[Transcribed page contents]
BEGIN

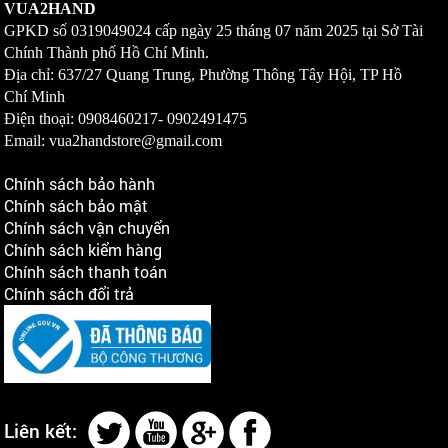
VUA2HAND
GPKD số
0319049024
cấp ngày 25 tháng 07 năm 2025 tại Sở Tài
Chính Thành phố Hồ Chí Minh.
Địa chỉ: 637/27 Quang Trung, Phường Thông Tây Hội, TP Hồ
Chí Minh
Điện thoại: 0908460217-
0902491475
Email: vua2handstore@gmail.com
Chính sách bảo hành
Chính sách bảo mật
Chính sách vận chuyển
Chính sách kiểm hàng
Chính sách thanh toán
Chính sách đổi trả
Liên kết:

END

**ABOUT THIS TASK:** The answer must consist of each line from the entries that contains the string "sách".

**EXERCISE ANSWER:**
Chính sách bảo hành
Chính sách bảo mật
Chính sách vận chuyển
Chính sách kiểm hàng
Chính sách thanh toán
Chính sách đổi trả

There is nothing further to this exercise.